## What the task asks
Every record must be output verbatim in the reply.

## Data to examine
++++

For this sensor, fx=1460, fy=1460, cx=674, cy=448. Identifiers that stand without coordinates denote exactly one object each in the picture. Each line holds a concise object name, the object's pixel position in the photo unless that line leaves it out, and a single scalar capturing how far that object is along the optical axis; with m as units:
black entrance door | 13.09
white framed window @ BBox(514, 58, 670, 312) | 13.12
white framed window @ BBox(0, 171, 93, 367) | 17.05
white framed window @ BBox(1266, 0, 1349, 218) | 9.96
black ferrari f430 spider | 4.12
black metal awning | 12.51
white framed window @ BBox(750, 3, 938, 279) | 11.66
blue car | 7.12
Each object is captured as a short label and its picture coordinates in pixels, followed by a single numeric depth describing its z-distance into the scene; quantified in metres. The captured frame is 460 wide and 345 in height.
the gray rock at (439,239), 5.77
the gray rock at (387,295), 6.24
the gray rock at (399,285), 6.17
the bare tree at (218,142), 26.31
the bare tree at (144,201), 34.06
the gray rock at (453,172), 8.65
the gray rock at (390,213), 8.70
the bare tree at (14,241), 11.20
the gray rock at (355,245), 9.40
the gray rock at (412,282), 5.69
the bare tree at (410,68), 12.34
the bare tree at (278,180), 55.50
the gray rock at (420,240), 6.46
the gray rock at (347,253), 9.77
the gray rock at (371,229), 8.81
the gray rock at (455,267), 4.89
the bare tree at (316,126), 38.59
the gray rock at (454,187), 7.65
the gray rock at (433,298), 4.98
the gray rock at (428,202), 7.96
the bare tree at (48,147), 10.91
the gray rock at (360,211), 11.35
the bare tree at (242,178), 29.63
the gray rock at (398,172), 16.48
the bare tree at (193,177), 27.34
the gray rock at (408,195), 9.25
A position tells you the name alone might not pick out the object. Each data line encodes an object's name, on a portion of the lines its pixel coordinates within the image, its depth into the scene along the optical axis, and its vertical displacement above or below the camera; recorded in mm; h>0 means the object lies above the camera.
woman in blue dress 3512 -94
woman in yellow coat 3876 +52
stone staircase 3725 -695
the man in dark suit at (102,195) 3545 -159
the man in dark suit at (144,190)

++++

## Solution below
For this sensor, fx=1460, fy=1460, cx=674, cy=448. Identifiers that stand without coordinates denote exactly one object each in the picture. Each line holds a concise object name, the object's pixel position in the photo unless that line leaves it out, and a single scalar capturing how far that object is along the optical axis; with m as units:
black entrance door | 13.09
white framed window @ BBox(514, 58, 670, 312) | 13.12
white framed window @ BBox(0, 171, 93, 367) | 17.05
white framed window @ BBox(1266, 0, 1349, 218) | 9.96
black ferrari f430 spider | 4.12
black metal awning | 12.51
white framed window @ BBox(750, 3, 938, 279) | 11.66
blue car | 7.12
Each object is captured as a short label and its picture coordinates in pixels, followed by a single numeric depth describing its z-distance into the scene; quantified in metres. The captured frame is 460 wide and 345 in height.
the gray rock at (439,239), 5.77
the gray rock at (387,295), 6.24
the gray rock at (399,285), 6.17
the bare tree at (218,142), 26.31
the bare tree at (144,201), 34.06
the gray rock at (453,172), 8.65
the gray rock at (390,213), 8.70
the bare tree at (14,241), 11.20
the gray rock at (355,245), 9.40
the gray rock at (412,282), 5.69
the bare tree at (410,68), 12.34
the bare tree at (278,180), 55.50
the gray rock at (420,240), 6.46
the gray rock at (347,253), 9.77
the gray rock at (371,229), 8.81
the gray rock at (455,267), 4.89
the bare tree at (316,126), 38.59
the gray rock at (454,187), 7.65
the gray rock at (433,298), 4.98
the gray rock at (428,202), 7.96
the bare tree at (48,147), 10.91
the gray rock at (360,211), 11.35
the bare tree at (242,178), 29.63
the gray rock at (398,172), 16.48
the bare tree at (193,177), 27.34
the gray rock at (408,195), 9.25
A position tells you the name alone might not pick out the object. Each data line encodes an object's name, on a portion of the lines its pixel coordinates within the image, its depth into the scene along the optical axis, and its vertical displacement above or below the camera; recorded in mm; h>0 means the object lies above the camera.
woman in blue dress 3512 -94
woman in yellow coat 3876 +52
stone staircase 3725 -695
the man in dark suit at (102,195) 3545 -159
the man in dark suit at (144,190)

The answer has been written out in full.